Cost, Coverage and More Drive Hearing Aid Inequality
A national study finds major variations in hearing aid use by race, income and education — but VA insurance coverage levels the playing field.
Hearing loss seems like one of the great equalizers of old age, striking people of all kinds as their ears gradually lose the ability to pick out sounds or hear certain pitches.
But a new national study reveals major gaps in whether Americans over age 55 get help for their hearing loss — gaps that vary greatly by age, race, education and income.
In all, just over a third of older adults who say they have hearing loss are using a hearing aid to correct it, the study finds. But those who are non-Hispanic white, college educated or have incomes in the top 25 percent were about twice as likely as those of other races, education levels or income ranges to have a hearing aid.
The cost of hearing aids is most to blame, say the researchers from the University of Michigan who published the study in The Gerontologist. They presented it this week at the annual research meeting of the AcademyHealth professional society for health care researchers.
Hearing aids can cost thousands of dollars out of a patient’s pocket because most health insurance programs, including Medicare, don’t cover them.
In fact, the study finds that the only factor that leveled the playing field for hearing aid use was having insurance through the Department of Veterans Affairs, which covers hearing aids in many cases. Hearing-impaired veterans ages 55 to 64 were more than twice as likely as their nonveteran peers to use a hearing aid, even after the researchers corrected for other differences. The gap between veterans and nonveterans was also significant for those over 65.
But the detailed interviews conducted for the study also show that personal concerns about hearing aid use, and lack of engagement with health providers, play a role.
“However, there are a number of additional issues that place at-risk groups at an even larger disadvantage to achieving good hearing health. Many of these issues are beyond the financial aspects, including racial/ethnicity and sociocultural elements, for instance stigma and vanity.”
National survey and local interviews
McKee, who uses a cochlear implant to overcome his own hearing loss, worked on the study with Helen Levy, Ph.D., a health economist and professor at the U-M Institute for Social Research, and other colleagues. The authors are members of the U-M Institute for Healthcare Policy and Innovation.
They used survey data from the nationally representative Health and Retirement Study, which is based on interviews conducted by the Institute for Social Research with funding from the National Institutes of Health.
The analysis included data from more than 35,500 people nationwide over age 55 who said they had hearing loss. In addition, McKee and colleagues conducted in-depth interviews with 21 other older adults with hearing loss in the communities surrounding the university.
The authors conclude that the Centers for Medicare & Medicaid Services should consider covering hearing aids for Medicare participants and those in Medicaid plans for lower-income adults of any age. Some state Medicaid plans do cover hearing aids, but it is not required.

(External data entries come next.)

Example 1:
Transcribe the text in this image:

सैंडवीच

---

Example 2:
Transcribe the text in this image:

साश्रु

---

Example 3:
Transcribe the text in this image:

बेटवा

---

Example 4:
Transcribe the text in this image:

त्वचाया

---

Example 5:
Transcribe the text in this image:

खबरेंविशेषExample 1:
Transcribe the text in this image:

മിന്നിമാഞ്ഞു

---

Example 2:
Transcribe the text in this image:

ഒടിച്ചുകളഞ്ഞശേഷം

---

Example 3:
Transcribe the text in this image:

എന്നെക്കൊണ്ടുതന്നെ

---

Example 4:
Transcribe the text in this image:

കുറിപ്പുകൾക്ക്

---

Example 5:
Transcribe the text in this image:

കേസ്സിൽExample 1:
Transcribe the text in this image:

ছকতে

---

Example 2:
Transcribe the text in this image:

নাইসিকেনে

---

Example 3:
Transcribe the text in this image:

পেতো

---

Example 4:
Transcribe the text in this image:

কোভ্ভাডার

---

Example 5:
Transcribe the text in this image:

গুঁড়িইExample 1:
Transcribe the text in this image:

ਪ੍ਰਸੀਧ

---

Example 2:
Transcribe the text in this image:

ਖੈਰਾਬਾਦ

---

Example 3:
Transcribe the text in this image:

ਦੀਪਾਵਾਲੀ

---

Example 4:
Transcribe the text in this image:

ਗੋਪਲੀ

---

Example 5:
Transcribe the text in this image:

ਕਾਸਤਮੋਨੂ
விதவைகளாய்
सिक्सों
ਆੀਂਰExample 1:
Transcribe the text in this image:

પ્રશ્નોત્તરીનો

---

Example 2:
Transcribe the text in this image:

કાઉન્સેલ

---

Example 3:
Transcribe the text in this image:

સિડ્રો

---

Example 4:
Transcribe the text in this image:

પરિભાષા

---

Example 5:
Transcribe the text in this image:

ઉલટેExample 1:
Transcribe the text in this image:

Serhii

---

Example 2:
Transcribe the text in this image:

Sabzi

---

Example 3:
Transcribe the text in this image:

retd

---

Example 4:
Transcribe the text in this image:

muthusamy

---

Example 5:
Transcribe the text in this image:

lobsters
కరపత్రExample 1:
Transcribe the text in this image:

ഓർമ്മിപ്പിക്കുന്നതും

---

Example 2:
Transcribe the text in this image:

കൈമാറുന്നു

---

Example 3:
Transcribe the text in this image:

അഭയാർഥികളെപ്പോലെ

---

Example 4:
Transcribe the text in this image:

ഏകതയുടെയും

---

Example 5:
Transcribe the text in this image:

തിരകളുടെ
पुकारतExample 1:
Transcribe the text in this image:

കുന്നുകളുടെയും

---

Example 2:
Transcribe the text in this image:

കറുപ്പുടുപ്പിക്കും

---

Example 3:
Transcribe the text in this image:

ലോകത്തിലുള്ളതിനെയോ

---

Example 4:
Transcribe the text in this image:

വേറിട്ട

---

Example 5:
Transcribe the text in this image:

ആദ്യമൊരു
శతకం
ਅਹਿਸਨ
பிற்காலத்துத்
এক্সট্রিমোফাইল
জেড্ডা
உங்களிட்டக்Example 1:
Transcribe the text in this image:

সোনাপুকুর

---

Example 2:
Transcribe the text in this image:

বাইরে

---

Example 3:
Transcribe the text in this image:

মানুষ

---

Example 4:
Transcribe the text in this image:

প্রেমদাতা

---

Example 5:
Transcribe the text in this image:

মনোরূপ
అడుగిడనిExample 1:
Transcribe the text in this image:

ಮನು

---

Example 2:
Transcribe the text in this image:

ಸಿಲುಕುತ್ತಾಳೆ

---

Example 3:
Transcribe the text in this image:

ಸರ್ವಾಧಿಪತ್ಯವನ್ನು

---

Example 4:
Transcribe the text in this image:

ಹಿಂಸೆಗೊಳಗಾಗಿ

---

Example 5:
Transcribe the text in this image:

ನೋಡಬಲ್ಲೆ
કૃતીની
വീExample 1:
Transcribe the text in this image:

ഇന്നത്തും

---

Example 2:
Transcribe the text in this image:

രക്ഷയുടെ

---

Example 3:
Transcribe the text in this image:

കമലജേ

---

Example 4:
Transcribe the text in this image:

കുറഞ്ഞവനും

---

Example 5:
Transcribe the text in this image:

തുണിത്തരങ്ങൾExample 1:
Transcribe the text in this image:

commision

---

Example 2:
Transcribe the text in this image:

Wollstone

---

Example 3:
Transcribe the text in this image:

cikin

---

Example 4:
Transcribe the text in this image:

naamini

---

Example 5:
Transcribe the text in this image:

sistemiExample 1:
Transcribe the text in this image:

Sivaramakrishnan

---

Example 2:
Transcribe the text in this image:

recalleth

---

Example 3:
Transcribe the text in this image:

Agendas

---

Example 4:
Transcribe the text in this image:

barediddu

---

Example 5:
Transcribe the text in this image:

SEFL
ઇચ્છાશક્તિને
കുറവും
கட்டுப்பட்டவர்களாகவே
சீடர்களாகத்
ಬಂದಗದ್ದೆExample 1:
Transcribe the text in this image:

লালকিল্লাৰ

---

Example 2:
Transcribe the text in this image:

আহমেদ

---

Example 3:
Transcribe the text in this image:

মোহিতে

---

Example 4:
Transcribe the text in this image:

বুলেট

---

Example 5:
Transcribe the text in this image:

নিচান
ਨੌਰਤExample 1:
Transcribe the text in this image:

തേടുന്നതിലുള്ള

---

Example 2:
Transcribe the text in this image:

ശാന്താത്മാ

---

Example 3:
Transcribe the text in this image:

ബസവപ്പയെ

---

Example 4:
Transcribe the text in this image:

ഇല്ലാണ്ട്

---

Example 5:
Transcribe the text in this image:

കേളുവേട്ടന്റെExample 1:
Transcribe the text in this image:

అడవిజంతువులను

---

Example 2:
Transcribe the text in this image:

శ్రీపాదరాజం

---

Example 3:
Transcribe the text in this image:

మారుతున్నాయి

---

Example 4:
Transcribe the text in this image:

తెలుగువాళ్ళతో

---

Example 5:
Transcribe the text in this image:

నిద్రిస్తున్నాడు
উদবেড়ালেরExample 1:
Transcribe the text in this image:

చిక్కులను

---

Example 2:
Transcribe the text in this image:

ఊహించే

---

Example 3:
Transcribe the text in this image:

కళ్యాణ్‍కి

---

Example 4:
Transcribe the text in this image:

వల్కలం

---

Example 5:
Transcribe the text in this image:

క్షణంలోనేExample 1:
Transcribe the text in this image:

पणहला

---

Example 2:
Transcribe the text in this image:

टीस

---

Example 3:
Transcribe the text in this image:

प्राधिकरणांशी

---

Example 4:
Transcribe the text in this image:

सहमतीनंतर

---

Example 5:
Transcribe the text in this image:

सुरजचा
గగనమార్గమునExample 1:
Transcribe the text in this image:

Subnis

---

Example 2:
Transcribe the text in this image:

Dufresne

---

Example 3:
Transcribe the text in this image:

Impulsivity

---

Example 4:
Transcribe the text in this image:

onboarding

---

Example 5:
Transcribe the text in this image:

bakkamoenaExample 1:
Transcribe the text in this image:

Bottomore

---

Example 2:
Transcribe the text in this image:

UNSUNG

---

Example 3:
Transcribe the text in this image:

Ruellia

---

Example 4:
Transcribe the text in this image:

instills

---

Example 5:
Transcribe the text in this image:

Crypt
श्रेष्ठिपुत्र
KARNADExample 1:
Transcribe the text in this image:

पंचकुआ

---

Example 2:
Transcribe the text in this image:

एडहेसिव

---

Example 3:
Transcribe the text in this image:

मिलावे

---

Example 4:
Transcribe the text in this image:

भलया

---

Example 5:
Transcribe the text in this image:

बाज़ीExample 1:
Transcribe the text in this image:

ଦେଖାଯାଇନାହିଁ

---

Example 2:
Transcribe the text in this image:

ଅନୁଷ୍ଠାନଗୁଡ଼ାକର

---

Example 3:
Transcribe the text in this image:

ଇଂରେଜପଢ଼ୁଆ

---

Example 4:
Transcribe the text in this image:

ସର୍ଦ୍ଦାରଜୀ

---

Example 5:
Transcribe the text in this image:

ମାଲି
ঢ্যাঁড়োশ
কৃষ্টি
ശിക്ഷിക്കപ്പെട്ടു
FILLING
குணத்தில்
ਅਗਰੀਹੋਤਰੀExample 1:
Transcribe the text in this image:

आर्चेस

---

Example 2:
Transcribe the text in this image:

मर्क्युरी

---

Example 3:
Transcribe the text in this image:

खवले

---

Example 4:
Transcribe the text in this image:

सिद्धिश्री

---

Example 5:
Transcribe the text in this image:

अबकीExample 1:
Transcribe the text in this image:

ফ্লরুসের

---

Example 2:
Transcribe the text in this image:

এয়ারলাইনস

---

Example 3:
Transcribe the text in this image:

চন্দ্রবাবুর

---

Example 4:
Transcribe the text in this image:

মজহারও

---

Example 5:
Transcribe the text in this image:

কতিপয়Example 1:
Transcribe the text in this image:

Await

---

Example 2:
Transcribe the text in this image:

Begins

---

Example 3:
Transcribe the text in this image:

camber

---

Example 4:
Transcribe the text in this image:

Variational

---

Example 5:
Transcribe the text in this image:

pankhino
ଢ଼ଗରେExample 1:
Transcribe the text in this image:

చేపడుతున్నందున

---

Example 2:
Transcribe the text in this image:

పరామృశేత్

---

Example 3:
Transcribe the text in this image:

“Many people may not realize that Medicare does not cover hearing aids,” says Levy. “But it doesn't, so cost can be a significant obstacle preventing older adults with hearing loss from getting the help that they need.”
More findings from the study:
The percentage of older adults with hearing loss who used a hearing aid rose with age, from about 15 percent of those in their late 50s to more than 57 percent of those in their late 80s.
Forty percent of non-Hispanic white adults with hearing loss used a hearing aid, compared with 18.4 percent of non-Hispanic black and 21.1 percent of Hispanic adults with hearing loss.
Nearly 46 percent of hearing-impaired older adults who had gone to college reported that they used a hearing aid, compared with just under 29 percent of those who hadn’t graduated from high school.
Nearly half of those with incomes in the top 25 percent wore a hearing aid, compared with about one-quarter of those in the bottom 25 percent.
There were no significant differences in hearing aid use based on the size of the community where the person lived, nor their level of health literacy as measured on a standard test.
Interviews showed that cost, lack of insurance coverage (or knowledge about insurance coverage), vanity and stigma were common reasons for not using hearing aids. Participants also cited a lack of attention to hearing loss by their primary care provider and worries about finding an audiologist they could trust.
Many interview participants who used a hearing aid mentioned efforts that hearing-related professionals made to connect them to discounts and insurance programs.
More about hearing loss
Estimates of hearing loss incidence place it at 29 percent of people in their 50s, 45 percent of those in their 60s, 68 percent of those in their 70s and 89 percent of those in their 80s.
Previous studies have shown that untreated hearing loss reduces older adults’ ability to carry out everyday tasks, reduces their quality of life and is linked to social isolation, lower income, reduced cognitive function and poorer physical and psychological health.
A recent study led by McKee’s colleague Elham Mahmoudi, Ph.D., found that having a hearing aid was associated with a lower chance of being hospitalized or visiting an emergency room in the past year. That study focused on people over 65 who had severe hearing loss, and it used data from a federal database.
McKee leads the Health Info Lab, which is researching health information use and literacy among deaf and hard-of-hearing individuals.